──────── INPUT MATERIAL
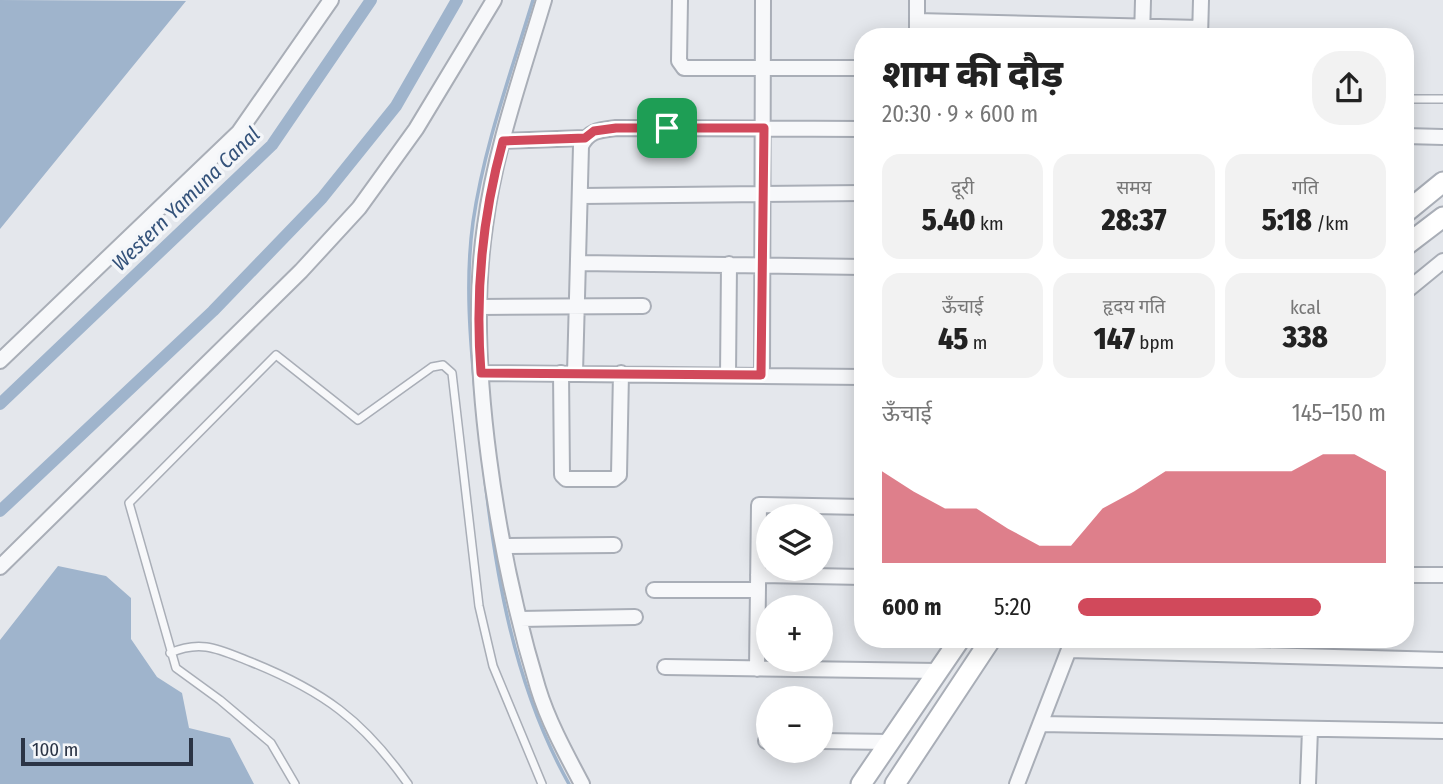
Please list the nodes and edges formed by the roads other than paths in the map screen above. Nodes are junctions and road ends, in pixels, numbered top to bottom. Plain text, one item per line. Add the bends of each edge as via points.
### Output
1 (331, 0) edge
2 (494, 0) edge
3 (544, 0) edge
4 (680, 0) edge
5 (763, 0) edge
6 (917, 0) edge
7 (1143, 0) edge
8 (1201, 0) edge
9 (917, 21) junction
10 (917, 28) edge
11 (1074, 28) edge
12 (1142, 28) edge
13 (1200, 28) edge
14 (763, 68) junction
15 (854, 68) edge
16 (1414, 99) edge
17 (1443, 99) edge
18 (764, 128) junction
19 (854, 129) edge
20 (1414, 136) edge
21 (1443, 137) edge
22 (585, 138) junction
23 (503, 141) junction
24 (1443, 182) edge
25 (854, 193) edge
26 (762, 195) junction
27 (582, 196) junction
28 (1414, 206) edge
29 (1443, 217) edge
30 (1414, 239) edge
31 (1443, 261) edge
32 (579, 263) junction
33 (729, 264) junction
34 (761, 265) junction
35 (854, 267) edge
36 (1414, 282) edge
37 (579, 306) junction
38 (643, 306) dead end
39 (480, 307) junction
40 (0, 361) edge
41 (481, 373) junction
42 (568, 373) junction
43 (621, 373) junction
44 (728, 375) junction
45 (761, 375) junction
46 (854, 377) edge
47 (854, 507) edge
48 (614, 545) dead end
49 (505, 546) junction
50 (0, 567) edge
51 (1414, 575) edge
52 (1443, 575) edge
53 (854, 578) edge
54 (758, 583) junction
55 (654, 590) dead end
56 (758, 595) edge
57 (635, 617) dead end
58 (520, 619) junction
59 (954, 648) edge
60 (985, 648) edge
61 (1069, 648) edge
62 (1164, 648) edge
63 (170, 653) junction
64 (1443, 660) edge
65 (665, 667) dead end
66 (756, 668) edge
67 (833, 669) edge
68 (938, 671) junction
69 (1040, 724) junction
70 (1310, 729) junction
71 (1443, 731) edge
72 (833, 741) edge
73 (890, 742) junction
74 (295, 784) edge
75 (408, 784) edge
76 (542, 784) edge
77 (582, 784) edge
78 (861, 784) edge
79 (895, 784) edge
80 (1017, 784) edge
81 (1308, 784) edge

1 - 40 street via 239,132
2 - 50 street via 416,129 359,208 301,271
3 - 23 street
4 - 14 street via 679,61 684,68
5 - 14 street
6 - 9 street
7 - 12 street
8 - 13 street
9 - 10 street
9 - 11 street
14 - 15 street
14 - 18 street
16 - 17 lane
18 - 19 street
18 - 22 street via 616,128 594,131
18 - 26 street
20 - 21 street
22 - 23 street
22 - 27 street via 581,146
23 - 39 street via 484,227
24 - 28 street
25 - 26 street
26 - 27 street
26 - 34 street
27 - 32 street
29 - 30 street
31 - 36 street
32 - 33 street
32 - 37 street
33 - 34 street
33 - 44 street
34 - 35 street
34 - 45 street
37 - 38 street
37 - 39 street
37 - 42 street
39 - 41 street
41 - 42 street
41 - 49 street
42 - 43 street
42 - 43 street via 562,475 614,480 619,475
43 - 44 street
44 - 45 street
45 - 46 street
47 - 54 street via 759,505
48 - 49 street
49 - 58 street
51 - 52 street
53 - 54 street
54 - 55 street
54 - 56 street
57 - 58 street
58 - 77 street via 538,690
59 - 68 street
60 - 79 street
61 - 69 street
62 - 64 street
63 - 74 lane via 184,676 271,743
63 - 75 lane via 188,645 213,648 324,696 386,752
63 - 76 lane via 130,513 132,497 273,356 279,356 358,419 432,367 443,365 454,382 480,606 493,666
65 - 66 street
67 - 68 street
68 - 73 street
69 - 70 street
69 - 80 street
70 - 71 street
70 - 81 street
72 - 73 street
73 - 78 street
────────────────
──────── INPUT MATERIAL
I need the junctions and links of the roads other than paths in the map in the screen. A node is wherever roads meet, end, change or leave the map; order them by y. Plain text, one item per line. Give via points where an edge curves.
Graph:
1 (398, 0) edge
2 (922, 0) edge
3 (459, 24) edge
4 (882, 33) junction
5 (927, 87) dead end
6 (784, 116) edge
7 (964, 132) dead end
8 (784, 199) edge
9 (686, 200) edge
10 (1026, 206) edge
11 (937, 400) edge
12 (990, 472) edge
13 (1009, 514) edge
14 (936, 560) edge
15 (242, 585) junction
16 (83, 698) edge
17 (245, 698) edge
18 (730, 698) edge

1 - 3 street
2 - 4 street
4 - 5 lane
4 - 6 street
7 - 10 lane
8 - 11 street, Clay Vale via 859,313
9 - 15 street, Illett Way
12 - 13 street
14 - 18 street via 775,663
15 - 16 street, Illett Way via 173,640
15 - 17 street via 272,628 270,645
────────────────
> [PROBLEM STATEMENT] Search the records for the word "text" and return every line that holds it.

> [OUTPUT OF THE EXERCISE]
Please list the nodes and edges formed by the roads other than paths in the map screen above. Nodes are junctions and road ends, in pixels, numbered top to bottom. Plain text, one item per line. Add the bends of each edge as via points.
I need the junctions and links of the roads other than paths in the map in the screen. A node is wherever roads meet, end, change or leave the map; order them by y. Plain text, one item per line. Give via points where an edge curves.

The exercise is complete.